As we detailed recently, comms rooms and data centres are vital organs that need great care. Good health comes from knowing vital signs such as operating temperature or who from your ecosystem of suppliers is entering and working within a comms room or datacentre. On a more granular level, just as you would change the fire alarm in your home when it reaches end of life, so too must organisations be aware of the age of their uninterruptible power supply (UPS). This awareness is not the sole responsibility of the IT leadership team, at EfficiencyIT we have seen some of the most successful cases of critical infrastructure being placed at the heart of the organisation when IT and Facilities Management combine their efforts. With modern dashboards both facilities and IT teams have visibility of all critical infrastructure.
With critical infrastructure visibility facilities and IT are then able to carry out informed risk assessments and test their environments effectively. Testing and risk assessment is vital, because things will fail and if everyone in the organisation is aware of how to respond, then the impact on the customer can be reduced.
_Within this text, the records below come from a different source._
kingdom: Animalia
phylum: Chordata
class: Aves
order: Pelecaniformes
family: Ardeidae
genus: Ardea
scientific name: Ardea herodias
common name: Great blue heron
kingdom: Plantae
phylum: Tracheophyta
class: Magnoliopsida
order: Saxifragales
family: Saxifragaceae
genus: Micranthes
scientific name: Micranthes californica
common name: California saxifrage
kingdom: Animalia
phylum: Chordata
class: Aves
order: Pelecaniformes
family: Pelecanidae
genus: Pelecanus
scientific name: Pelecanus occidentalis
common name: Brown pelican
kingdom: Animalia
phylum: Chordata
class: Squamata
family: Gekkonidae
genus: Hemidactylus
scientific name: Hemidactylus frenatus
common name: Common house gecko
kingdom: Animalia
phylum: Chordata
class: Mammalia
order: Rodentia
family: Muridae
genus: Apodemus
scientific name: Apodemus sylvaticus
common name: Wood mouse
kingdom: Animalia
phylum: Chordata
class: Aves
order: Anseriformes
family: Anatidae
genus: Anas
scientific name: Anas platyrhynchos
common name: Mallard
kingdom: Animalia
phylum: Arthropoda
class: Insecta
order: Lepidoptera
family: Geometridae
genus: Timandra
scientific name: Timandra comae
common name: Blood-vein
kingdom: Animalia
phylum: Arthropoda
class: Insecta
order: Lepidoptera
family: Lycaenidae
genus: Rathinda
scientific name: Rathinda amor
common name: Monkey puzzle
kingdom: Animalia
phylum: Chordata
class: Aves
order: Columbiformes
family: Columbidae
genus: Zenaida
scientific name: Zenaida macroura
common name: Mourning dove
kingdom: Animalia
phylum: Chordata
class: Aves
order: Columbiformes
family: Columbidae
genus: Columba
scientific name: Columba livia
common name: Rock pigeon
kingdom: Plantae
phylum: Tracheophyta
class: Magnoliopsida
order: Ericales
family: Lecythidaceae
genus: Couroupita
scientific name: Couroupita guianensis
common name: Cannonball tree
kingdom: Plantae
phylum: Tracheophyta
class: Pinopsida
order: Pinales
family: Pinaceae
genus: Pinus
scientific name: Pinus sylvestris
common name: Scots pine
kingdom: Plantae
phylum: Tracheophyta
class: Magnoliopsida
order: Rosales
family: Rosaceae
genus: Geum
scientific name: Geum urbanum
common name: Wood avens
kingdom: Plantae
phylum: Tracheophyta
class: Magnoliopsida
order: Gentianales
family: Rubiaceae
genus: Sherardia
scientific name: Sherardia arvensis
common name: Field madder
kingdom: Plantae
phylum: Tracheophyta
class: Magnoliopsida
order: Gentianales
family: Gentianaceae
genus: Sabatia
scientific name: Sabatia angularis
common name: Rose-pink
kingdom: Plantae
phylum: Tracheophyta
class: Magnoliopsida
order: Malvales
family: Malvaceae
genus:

And in today’s marketplace, whether you are a technology or a facilities provider, reducing the impact on the customer is a key part of your role.
EfficiencyIT has seen how important the relationship between IT and facilities management is in a deployment carried out at the Wellcome Sanger Institute that has resulted in major savings, increased productivity and in the case of the Sanger Institute, increased productivity means more research and ultimately saving lives.
The pervasiveness of technology means that critical infrastructure resides in all corners of the business and can therefore be impacted by unintentional consequences. A corner room that once held a PABX telephone switch can now be a critical end point (sometimes dubbed the edge) of the organisation’s digital services. In effect the organisation can find itself with a more complex data centre environment that it realises. These endpoints can have a significant impact if not monitored and maintained. A local electronic point of sale (EPOS) failure can be brand damaging and of course lose revenue. By giving an organisation good visibility of its critical infrastructure it can quickly see what risks it needs to mitigate, for example being able to see what essential applications will be impacted.
With the rise of cutting-edge data centre technology and recently edge data centres has come a series of tools to help organisations and teams within and outside of IT to access and gain visibility.